Did Joe Biden incorrectly refer to bullets as "clips" during a 2019 campaign rally in New Hampshire? Yes -- but he immediately corrected himself. A post that cites Biden's partial remarks at a November 8, 2019, rally is missing context: although Biden did say in the speech that guns should not have "100 clips," he immediately corrected himself and said "100 bullets."
The claim appeared in an Instagram post (archived here) where it was published by the National Rifle Association (NRA) on June 4, 2021. The image included in the post featured Biden's likeness with an incomplete quote from his campaign rally speech, which read:
I believe in the Second Amendment, but nobody says you can have a magazine with 100 clips in it.
The caption of the post read:
We have a President who wants to ban guns but doesn't know a thing about them. 🙄
This is how the post appeared on Instagram on June 8, 2021:
(Source: Instagram screenshot taken on Tue Jun 8 15:20:50 2021 UTC)
Ironically, the entirety of Biden's quote can be found in a Twitter thread that the NRA posted on November 11, 2019. The tweet contains a video of Biden making the correction from "clips" to "bullets." He said:
I believe in the Second Amendment, but nobody says you can have a magazine with 100 clips in it, 100 bullets in it. We protect geese more than we protect -- no joke, you can only have three shotgun shells when you go shooting for geese.
Biden was correct about the shotgun limits. Federal waterfowl regulations require that hunters adjust shotgun magazines so that the gun can only fire three rounds before it must be re-loaded.
Still, the NRA insisted that Biden did not know what he was talking about. The text of the tweet read:
'I believe in the 2nd Amendment, but nobody says you can have a magazine with 100 clips in it.'
1) Joe: Actions speak louder than words. YOU DON'T 'believe' in our #2A rights - your votes and policies prove that.
2) BTW - what does 'a magazine with 100 clips in it' even mean?

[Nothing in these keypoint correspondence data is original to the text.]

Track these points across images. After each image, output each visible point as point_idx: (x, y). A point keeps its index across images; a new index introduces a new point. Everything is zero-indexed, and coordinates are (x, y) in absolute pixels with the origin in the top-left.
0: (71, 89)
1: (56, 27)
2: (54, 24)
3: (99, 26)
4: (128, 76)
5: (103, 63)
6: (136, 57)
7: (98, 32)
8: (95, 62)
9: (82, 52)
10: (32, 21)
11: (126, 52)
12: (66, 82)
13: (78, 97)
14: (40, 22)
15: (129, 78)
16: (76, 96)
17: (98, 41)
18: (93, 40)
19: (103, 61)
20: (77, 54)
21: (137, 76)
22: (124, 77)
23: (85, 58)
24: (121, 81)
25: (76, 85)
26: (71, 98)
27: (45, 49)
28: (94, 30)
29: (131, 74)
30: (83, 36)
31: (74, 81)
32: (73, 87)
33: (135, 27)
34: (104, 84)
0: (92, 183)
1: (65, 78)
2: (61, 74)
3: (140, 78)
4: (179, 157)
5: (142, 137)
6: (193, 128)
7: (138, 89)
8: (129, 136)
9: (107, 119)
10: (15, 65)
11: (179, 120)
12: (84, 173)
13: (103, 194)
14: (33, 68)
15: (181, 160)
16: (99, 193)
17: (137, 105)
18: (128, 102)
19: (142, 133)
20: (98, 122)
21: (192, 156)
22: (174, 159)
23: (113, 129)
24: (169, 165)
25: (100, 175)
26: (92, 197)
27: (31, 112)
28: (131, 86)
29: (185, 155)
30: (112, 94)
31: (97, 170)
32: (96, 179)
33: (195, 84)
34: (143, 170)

The tweet is included below:
"I believe in the 2nd Amendment, but nobody says you can have a magazine with 100 clips in it."-- NRA (@NRA) November 11, 2019
1) Joe: Actions speak louder than words. YOU DON'T "believe" in our #2A rights - your votes and policies prove that.
2) BTW - what does "a magazine with 100 clips in it" even mean? pic.twitter.com/wNfNWzRbfI
The tweet that followed in the thread contained a Breitbart article by AWR Hawkins published on November 10, 2019, that fills in the missing context implied in the NRA's tweet:
Ironically, leftists often refer to ammunition feeding devices as "clips" instead of magazines, but Biden used the word "clips" in place of bullets. He realized his mistake and corrected himself.
The phrases that Biden used in his rally speech are firearm terms that are commonly misstated. "Bullets" are often used as shorthand for "cartridges." The NRA described the difference between the two terms in a blog post published on August 31, 2016:
Bullets are frequently used to describe ammunition but that's actually not the case. A cartridge is single, complete round of ammunition that is made up of four components: casing, primer, powder, and projectile...
The final component of the cartridge is the projectile which is expelled from a gun, aka a bullet. Bullets can be of many materials, shapes, weights and constructions such as solid lead, lead with a jacket of harder metal, round-nosed, flat-nosed, hollow-pointed, etc. This is why bullets and cartridge (or ammunition) are not the same.
The same post detailed the difference between a "clip" and a "magazine," which are often confused:
A clip is a device for holding a group of cartridges. It is used as a tool to transfer cartridges into a magazine...
On the other hand, a magazine is a spring-loaded container for cartridges that may be an integral part of the gun's mechanism or may be detachable.
In the campaign rally speech, Biden seemed to be referring to the use of high-capacity or large-capacity magazines. According to the definition provided by the Giffords Law Center to Prevent Gun Violence:
Although the statutory definitions vary, magazines with a capacity of more than 10 rounds of ammunition are generally considered "large capacity" magazines.
Similarly, magazines hold cartridges, and bullets are a part of cartridges -- and therefore, ammunition. These corrections are what Biden alluded to when he made his adjustment.